My co-workers decided i should go to UCLA emergency.  so i said, well i guess.  so i went.  i didnt even get to eat my sushi!  i almost left the emergency room because i was waiting for like an hour.  my friend who took me to the emergency room said, well maybe we should give it more time.  so i did.
i finally got called in and as i was walking to the bed in the hallway (really crowded) i walked right into a garbage can which i didnt see.  it was at that point when i realized i lost my peripheral vision on my right side.  that was the fucking scariest thing i have experienced in a very long time.  not only was it odd it made me realize that, hmmm this might not be a headache.

So i laid on my bed in the hallway and they tried to give me an IV.  i have horrible veins and after oh i say about 4 times, they decided to get a pediatrician to do it.  nice.

i got an mri or catscan, dont remember.  the resident on call came and sat next to me and in a sort of peppy voice told me there was something in the mri that wasnt supposed to be there, a mass of some sort.  i was so out of it that it didnt really register.  luckily i had friends there to call other people because i could not even really talk.

i was moved to a private room in the ER.  i looked like shit and was still disoriented.  i remember some neurosurgeon come in and i think he said they want to do some tests but it looks like a tumor and we probably need to take it out.  the only question i could think of to ask was if i was going to die that night.  he sort of laughed and said he was almost positive that i was not going to die that night.  so thats a positive!!!

the rest of that night was sort of a blur.  i remember them saying we need to get her to icu.  i kept saying, no i dont need to go there, that is for people who are really bad! that wasnt me, i had a fucking headache. 

i was moved to icu and this cute little nurse, who told me she was pregnant even though she hadnt told anyone else. i must have been stuck 10 times for a larger IV than a child's one.  she could not get it.  the other nurse coudlnt get it.  what they could do is make my arms look like one giant black and blue mark.  not cute.  im not sure if i even did get an iv before a central line was put in.  i guess it doesnt matter at this point. 
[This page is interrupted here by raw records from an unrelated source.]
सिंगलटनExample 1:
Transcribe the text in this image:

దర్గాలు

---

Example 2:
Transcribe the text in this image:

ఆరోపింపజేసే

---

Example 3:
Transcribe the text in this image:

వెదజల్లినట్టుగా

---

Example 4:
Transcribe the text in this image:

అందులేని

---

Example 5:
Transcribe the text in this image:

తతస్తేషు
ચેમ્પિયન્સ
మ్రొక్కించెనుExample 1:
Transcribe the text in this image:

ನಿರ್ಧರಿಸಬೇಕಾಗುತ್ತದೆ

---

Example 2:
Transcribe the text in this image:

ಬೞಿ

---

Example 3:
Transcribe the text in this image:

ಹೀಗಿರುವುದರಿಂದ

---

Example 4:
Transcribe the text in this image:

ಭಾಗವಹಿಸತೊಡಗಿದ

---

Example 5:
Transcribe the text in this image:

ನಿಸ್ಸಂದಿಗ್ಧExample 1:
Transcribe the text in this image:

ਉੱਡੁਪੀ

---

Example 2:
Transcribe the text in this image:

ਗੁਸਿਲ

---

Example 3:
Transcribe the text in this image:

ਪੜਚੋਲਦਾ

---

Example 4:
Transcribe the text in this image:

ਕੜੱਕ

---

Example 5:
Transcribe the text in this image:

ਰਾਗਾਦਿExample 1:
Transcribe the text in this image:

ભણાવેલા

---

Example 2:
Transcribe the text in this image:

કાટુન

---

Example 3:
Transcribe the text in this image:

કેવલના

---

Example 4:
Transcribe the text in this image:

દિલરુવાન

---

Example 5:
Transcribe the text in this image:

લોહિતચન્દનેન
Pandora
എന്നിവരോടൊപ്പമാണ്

so i still didnt think i needed to be in icu.  i realized how really serious it was when they wouldnt let me stand up to pee.  the nurse said that doctor said you cannot move your head higher than where it is now.  they were worried about another stroke.  well, i dont remember anyone telling me i had a stroke before this, so that was a nice way to find that out....

more people came and luckily they did, or i would not know anything that happened.  I heard a comedian just say that when a doctor says to you that you will feel pressure, it means, this is going to fucking hurt and i dont want to freak you out before hand.  well, that is true!
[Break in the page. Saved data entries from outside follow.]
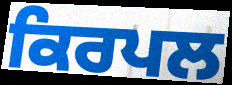
ਕਿਰਪਲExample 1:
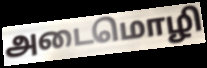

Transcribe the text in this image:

அடைமொழி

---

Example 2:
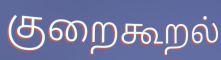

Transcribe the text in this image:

குறைகூறல்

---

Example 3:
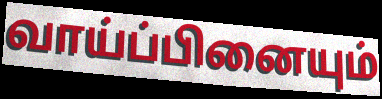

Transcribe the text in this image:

வாய்ப்பினையும்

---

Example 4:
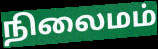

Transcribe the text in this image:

நிலைமம்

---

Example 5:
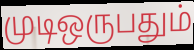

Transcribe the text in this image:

முடிஒருபதும்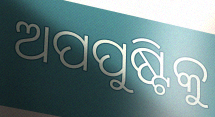
ଅପପୁଷ୍ଟିକୁ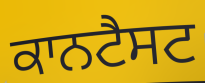
ਕਾਨਟੈਸਟ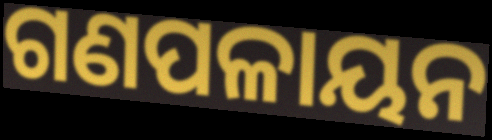
ଗଣପଳାୟନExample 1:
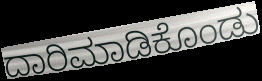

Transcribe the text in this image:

ದಾರಿಮಾಡಿಕೊಂಡು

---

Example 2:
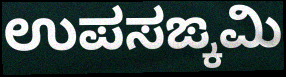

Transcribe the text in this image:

ಉಪಸಙ್ಕಮಿ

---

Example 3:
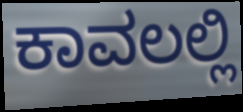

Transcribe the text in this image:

ಕಾವಲಲ್ಲಿ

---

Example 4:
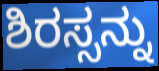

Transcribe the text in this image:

ಶಿರಸ್ಸನ್ನು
anyway - i dont remember much of what happened next except i was told that the surgeon, when the surgery was over, went out and told my family and friends that i had cancer and i had six months to two years to live.  probably not what they were thinking was going to happen.
i remember personally being in the recovery room, wanting nothing more than water, and my aunt, mom, and cousin coming in to tell me and pretty much yelling at me not to listen to the prognosis.  not really something that is easy to do. 

the rest is a blur.  my friend has told me what happened multiple times but i dontyay brain!

so the non-profit idea came to me when during my five days of chemo every 28 days i decided to look up glioblastoma on the internet, even though i have done it before and it always made me depressed.  i think it finally clicked in my head that the statistics are based on people over 60 in poor health.  the 18-40 age group is completely un-represented with regard to research.  i am approaching my year anniversary of being diagnosed and i am freaked out because of the statistics.  there is a 1-2% that someone with my cancer lives past 1-2 years.  i need a better statistic because i dont want to fall into those shitty statistics.  research has to be done.  and im going to make it happen :) go me!

just fyi - i dont like apostrophes and i dont like to capitalize things.